Testimony Unfolds at Trial of Alleged Killers of Black Newspaper Editor

Testimony Unfolds at Trial of Alleged Killers of Black Newspaper Editor 

Special to the Trice Edney News Wire from the Afro American Newspapers

(TriceEdneyWire.com) - The confessed killer of Oakland newspaper editor Chauncey Bailey testified March 24 against two other men implicated in the case, one of whom he claimed was the mastermind behind the murder.

Devaughndre Broussard, 24, pleaded guilty to killing the journalist in exchange for 25 years in prison and his testimony against Yusuf Bey IV and Antoine Mackey, both 25.

Bey is the former leader of the controversial Your Black Muslim Bakery in which Broussard was a janitor.

In Alameda County Superior Court March 24, Broussard detailed how he was recruited to work for the bakery after his release from jail on unrelated charges in 2006. Once employed, he said the shop’s workers referred to themselves as “soldiers” ready to “take action” on behalf of the Black community, according to The San Francisco Chronicle.

He testified that, soon after joining the bakery, Bey ordered him and other workers to shoot bullets at an unoccupied car that belonged to a foe of Bey’s.

“I fired it until it [his weapon] was empty, five or six times,” Broussard said, according to The San Jose Mercury News. After shooting the car, Broussard said he approached Bey about the incident, who responded, “We got to stick up for our brothers and sisters--that's what unity is.”

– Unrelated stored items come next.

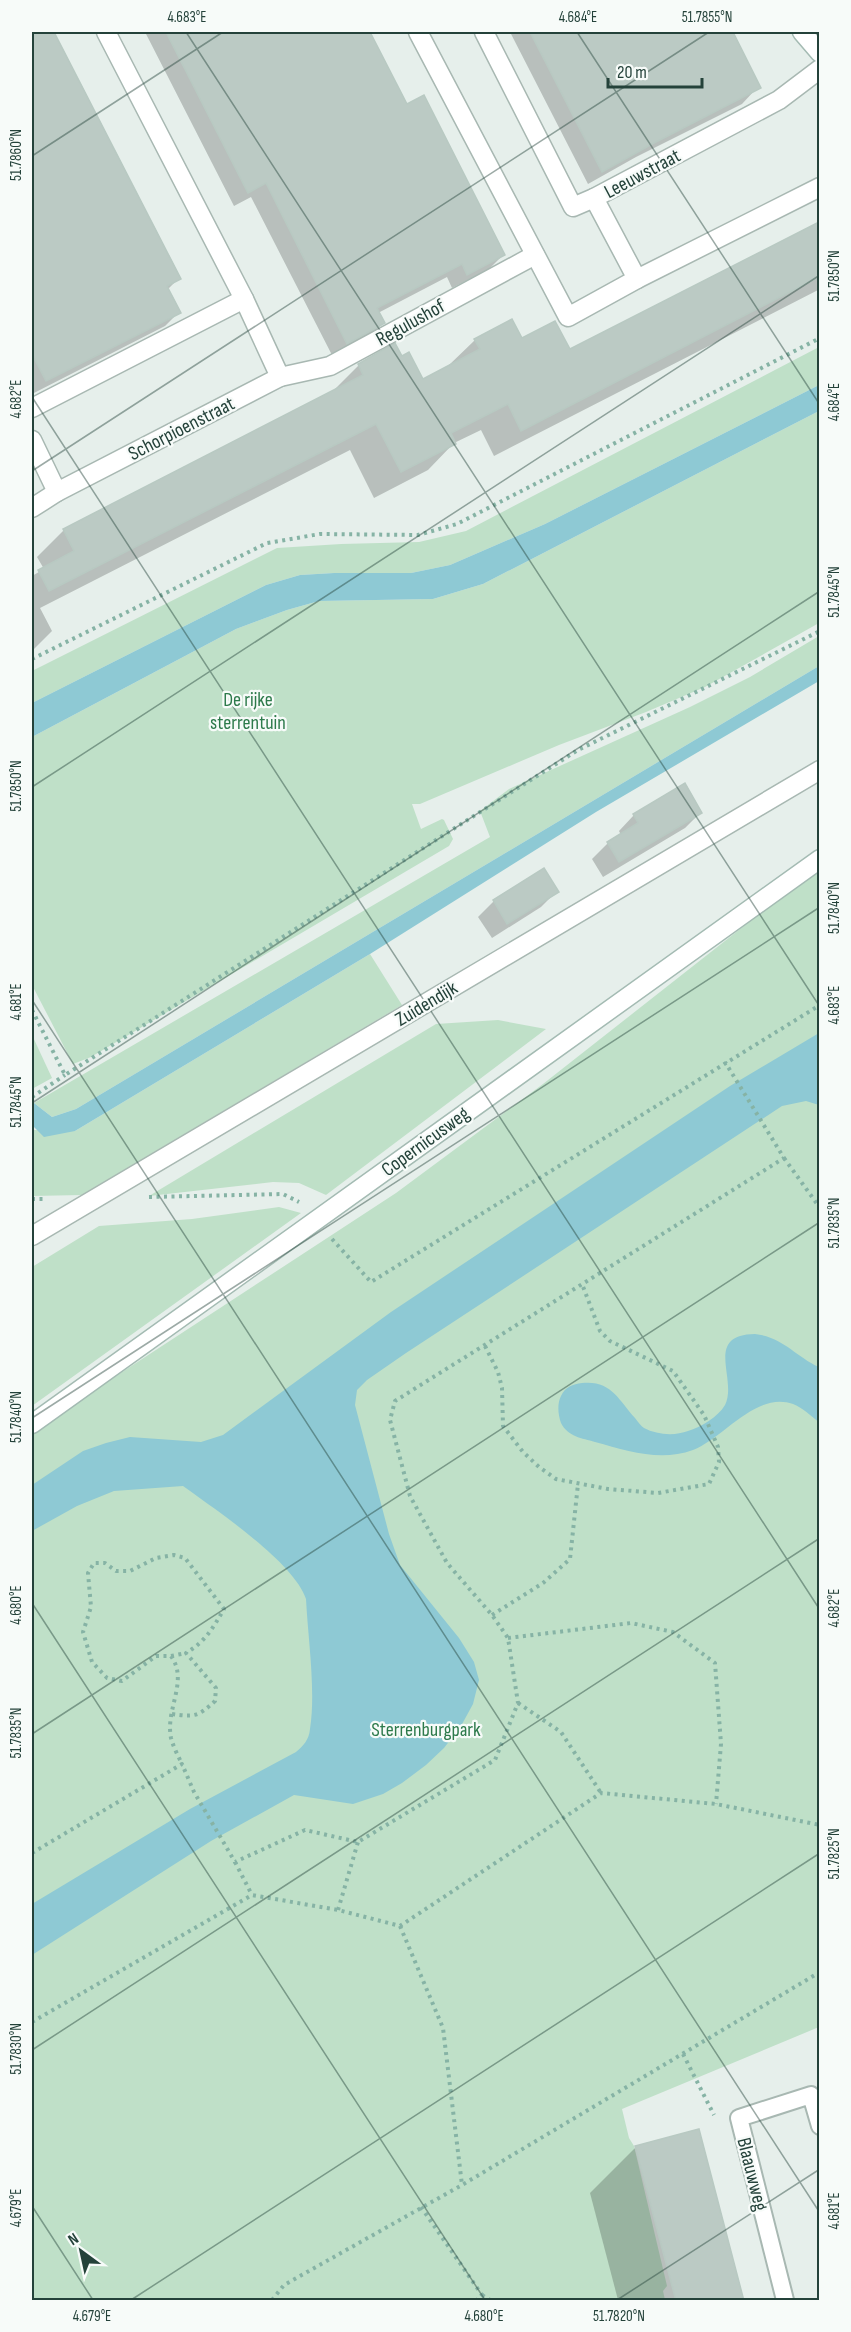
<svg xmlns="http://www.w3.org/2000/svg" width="851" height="2332" viewBox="0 0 851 2332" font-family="'Sofia Sans Condensed',sans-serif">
<rect width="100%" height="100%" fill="#e6efeb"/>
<!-- green -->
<g fill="#bfe0c8">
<polygon points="819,347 819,385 545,524 450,565 411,573 334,573 300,575 266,585 32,703 32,671 277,548 341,544 419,542 466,531"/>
<polygon points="819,411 819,623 705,687 646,712 559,745 420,804 412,804 421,829 442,819 444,820 453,839 449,846 91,1057 73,1064 32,985 32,737 236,629 287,610 319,601 433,599 483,584"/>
<polygon points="819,636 819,666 76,1109 52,1117 34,1103 490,837 480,811 509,789 690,707 750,677"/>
<polygon points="819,867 819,2027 622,2109 629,2138 634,2146 667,2286 663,2291 665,2300 32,2300 32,1431 396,1193 543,1084"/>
<polygon points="370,954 402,1005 82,1195 32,1196 32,1125 34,1130 75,1131"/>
<polygon points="498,1020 546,1029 326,1195 299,1183 273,1182 149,1196 436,1024"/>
<polygon points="32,1035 52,1078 32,1089"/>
<polygon points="279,1207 301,1213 32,1406 32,1267 99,1226 192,1219"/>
</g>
<!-- water -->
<g fill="#8ec9d4">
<polygon points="819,385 819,411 483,584 433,599 319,601 287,610 236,629 32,737 32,703 266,585 300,575 334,573 411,573 450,565 545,524"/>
<polygon points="819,666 819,681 596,812 370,954 75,1131 44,1137 32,1125 32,1092 34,1103 52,1117 76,1109"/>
<path d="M819,1033v72l-13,-4 -24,5 -376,247 -39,27 -10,10 -2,15 34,129 11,31 59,73 15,24 5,18 -6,24 -12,22 -17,22 -18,17 -24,18 -19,11 -30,10 -59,-9 -83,46 -179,114v-51l158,-95 106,-57c7,-6 13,-12 14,-23 6,-38 -2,-90 -4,-130 -12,-37 -90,-89 -123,-113l-69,5 -37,15 -45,25v-46l51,-34 23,-8 24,-6 71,5 22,-7 168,-123 339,-226z"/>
<path d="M755,1334c28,3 40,22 64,33v55c-7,-5 -17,-15 -26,-18 -37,-13 -69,34 -100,46 -33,12 -65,1 -98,-8 -13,-4 -27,-5 -34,-19 -3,-9 -4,-19 0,-27 4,-9 12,-12 21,-13 29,-3 36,16 53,35 3,4 6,8 9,10 13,7 31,8 44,3 13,-4 30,-14 37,-26 13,-26 -22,-70 30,-71z"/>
</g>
<!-- shadow -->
<g fill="#0003">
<polygon points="32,32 53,32 179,278 167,290 179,312 165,326 32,394"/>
<polygon points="145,32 368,32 407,106 503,255 489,269 452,288 447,277 378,313 383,323 369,337 333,357 251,197 234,206"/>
<polygon points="510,32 732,32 748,63 755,90 742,104 636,157 588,184"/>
<polygon points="820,223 820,289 494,456 481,430 454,443 428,470 374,498 350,450 40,608 52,631 32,651 32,576 44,569 37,557 64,530 332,392 359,365 401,358 422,381 448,366 475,340 521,340 569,351"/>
<polygon points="700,813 685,828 603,877 592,859 608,843 621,835 619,831 634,815"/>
<polygon points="557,891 541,907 492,938 478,917 494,901"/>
<polygon points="636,2147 743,2300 618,2300 590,2193"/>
</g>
<!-- building -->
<g fill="#bbcac4" stroke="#b8c9c2" stroke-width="1.5">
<polygon points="32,32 54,32 181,279 167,286 181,313 46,381 32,354"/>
<polygon points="166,32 370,32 407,104 424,95 505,255 467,275 462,264 377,308 385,323 347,344 266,183 248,193"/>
<polygon points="530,32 733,32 761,88 652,144 602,172"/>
<polygon points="819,222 819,277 521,431 508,404 451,433 456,444 401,472 376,424 49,591 38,570 74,551 63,529 363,375 358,364 395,343 402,356 409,352 423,379 480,349 474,339 512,319 522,338 555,321 570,349"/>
<polygon points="685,783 702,813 619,862 607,842 638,823 633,814"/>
<polygon points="544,868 559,892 507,924 493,900"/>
<polygon points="699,2129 744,2301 676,2301 635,2146"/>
</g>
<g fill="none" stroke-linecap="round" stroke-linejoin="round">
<!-- lane casing -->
<g stroke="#a8b8b2" stroke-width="20">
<polyline id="lane" points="785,2300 739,2118 811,2095 820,2126"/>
</g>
<!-- street casing -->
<g stroke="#a8b8b2" stroke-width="21">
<g id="street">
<polyline points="418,32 568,317 637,279"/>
<polyline points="484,32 573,207 594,198"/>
<polyline points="820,69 779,100 594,198 637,279 820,187"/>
<polyline points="280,377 330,366 535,255"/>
<polyline points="32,408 244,299"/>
<polyline points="32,440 57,492 280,377 244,299 106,32"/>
<polyline points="32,508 57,492"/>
<polyline points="32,1236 820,770"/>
</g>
</g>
<!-- secondary casing -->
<g stroke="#a4bbb3" stroke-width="21">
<g id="secondary">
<polyline points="802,32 820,53"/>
<polyline points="32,1424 820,859"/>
</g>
</g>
<!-- path -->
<g stroke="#86b3a5" stroke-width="4" stroke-dasharray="3 4.5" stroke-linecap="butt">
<polyline points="32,659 267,543 320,534 418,535 457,524 820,338"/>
<polyline points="32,1010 65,1075 578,750 820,631"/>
<polyline points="32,1097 65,1075"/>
<polyline points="784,1158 820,1208"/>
<polyline points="149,1197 283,1194 299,1202"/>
<polyline points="32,1199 43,1199"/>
<polyline points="332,1239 371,1282 820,1005"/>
<polyline points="485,1346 498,1372 502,1388 503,1426 523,1452 539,1467 556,1479 608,1489 658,1493 709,1484 719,1462 718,1447 704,1415 673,1371 610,1341 600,1331 582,1284"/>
<polyline points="492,1615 543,1583 570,1559 578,1484"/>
<polyline points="508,1638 631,1623 673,1632 715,1663 721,1744 716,1804"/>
<polyline points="171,1656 186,1653"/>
<polyline points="518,1703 561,1732 601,1793"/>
<path d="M172,1714c22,3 26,3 43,-13l1,-13 -30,-35c19,-11 27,-25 38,-44l-39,-51 -11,-3 -18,3 -26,13h-14l-11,-8h-11l-6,10 3,34 -8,25 9,30 15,16 15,3 34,-25h15c18,25 -6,53 0,82 2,8 7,18 11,26"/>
<polyline points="32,1853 182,1764 194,1792 235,1862 305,1830 358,1842 495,1760 518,1703 508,1638 492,1615 447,1563 410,1496 390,1420 395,1401 784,1158 725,1062"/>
<polyline points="235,1862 252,1895"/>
<polyline points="338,1910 358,1842"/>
<polyline points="400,1926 443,2028 462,2185"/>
<polyline points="32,2022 252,1895 338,1910 400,1926 601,1793 716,1804 820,1825"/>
<polyline points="683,2054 714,2115"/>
<polyline points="421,2207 482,2295 477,2300"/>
<polyline points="482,2295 490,2300"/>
<polyline points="272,2300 284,2285 462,2185 820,1972"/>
</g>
<!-- lane -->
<use href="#lane" stroke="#fff" stroke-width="16"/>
<!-- street -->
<use href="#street" stroke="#fff" stroke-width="18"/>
<!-- secondary -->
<use href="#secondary" stroke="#fff" stroke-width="18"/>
</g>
<!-- ticks -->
<path fill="none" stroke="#24423a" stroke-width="1.5" stroke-opacity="0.45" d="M186,32l634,975M577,32l243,373M32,156l191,-124M32,397l788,1213M32,471l677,-439M32,787l788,-512M32,1000l788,1213M32,1103l788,-512M32,1418l788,-511M32,1603l453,697M32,1734l788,-512M32,2050l788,-512M32,2206l61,94M131,2300l689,-447M617,2300l203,-131"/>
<g text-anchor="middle" stroke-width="4.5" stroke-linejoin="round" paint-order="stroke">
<!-- street labels -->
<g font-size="20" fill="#24423a" stroke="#f7fbf9">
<text transform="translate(642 173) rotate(-28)" y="7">Leeuwstraat</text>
<text transform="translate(410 322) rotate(-29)" y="7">Regulushof</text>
<text transform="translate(181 428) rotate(-27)" y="7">Schorpioenstraat</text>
<text transform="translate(426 1003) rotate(-31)" y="7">Zuidendijk</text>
<text transform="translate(425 1141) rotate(-36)" y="7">Copernicusweg</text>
<text transform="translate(753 2174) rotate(76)" y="7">Blaauwweg</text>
</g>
<!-- park labels -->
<g font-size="20" fill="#2d7a4b" stroke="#f7fbf9">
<text x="248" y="706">De rijke<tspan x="248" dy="23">sterrentuin</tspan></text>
<text x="426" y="1736">Sterrenburgpark</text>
</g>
</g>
<!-- border -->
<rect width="851" height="2332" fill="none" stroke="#f7fbf9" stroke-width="66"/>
<!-- north arrow -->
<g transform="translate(81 2251) rotate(327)" stroke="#f7fbf9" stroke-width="4.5" paint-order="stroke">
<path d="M0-4.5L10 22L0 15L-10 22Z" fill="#24423a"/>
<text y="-9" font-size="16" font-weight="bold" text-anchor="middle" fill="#24423a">N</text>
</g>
<!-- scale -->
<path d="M608 78v9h94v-9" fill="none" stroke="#24423a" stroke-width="3"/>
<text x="617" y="78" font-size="18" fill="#24423a" stroke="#f7fbf9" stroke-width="4.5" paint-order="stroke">20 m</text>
<rect x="33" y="33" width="785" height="2266" fill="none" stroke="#24423a" stroke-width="2"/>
<g font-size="15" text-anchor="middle" fill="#24423a">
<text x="187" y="22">4.683°E</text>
<text x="578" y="22">4.684°E</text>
<text x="707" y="22">51.7855°N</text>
<text transform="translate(16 155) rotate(-90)" y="5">51.7860°N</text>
<text transform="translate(834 276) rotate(-90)" y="5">51.7850°N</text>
<text transform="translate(16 399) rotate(-90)" y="5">4.682°E</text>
<text transform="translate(834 402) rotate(-90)" y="5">4.684°E</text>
<text transform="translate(834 592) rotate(-90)" y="5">51.7845°N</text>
<text transform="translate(16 786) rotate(-90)" y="5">51.7850°N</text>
<text transform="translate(834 908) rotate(-90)" y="5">51.7840°N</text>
<text transform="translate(16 1002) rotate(-90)" y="5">4.681°E</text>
<text transform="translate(834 1005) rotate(-90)" y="5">4.683°E</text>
<text transform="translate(16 1102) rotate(-90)" y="5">51.7845°N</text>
<text transform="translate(834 1223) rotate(-90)" y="5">51.7835°N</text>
<text transform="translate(16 1417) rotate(-90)" y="5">51.7840°N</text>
<text transform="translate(16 1605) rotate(-90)" y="5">4.680°E</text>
<text transform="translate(834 1608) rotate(-90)" y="5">4.682°E</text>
<text transform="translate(16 1733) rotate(-90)" y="5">51.7835°N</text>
<text transform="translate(834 1854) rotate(-90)" y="5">51.7825°N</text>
<text transform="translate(16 2049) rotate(-90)" y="5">51.7830°N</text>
<text transform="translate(16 2208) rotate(-90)" y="5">4.679°E</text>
<text transform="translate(834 2211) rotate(-90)" y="5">4.681°E</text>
<text x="92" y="2321">4.679°E</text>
<text x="484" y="2321">4.680°E</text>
<text x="619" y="2321">51.7820°N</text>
</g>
</svg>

Prosecutor Melissa Krum told reporters that the tale demonstrates how Bey commanded his employees to commit crimes.

Broussard’s testimony is expected to span several days, and defense attorneys for Bey and Mackey have vowed to aggressively cross-examine Broussard.

“I don’t think he’s going to be found credible,” defense lawyer Gene Peretti told the Mercury News. She noted that Broussard has consistently recanted testimonies in the past. “He is a liar, that’s my opinion-- he is an admitted liar.”

If convicted, Bey and Mackey face life in prison without the possibility of parole for their roles in Bailey’s death and the unrelated murders of Michael Willis and Odell Roberson. They both pleaded not guilty.

Although Broussard did not detail Bailey’s murder during his first day of testimony, he has admitted to shooting the Oakland Post editor three times, as Bailey walked to his office in downtown Oakland in August 2007.

Broussard has alleged that Bey ordered him to murder Bailey, 57, because the journalist had been working on a story about the bakery’s criminal history and financial woes, according to the Chronicle.

The murder prompted a group of California-area journalists to launch the Chauncey Bailey Project, an effort to continue the veteran editor’s work and help crack the case in his unsolved killing.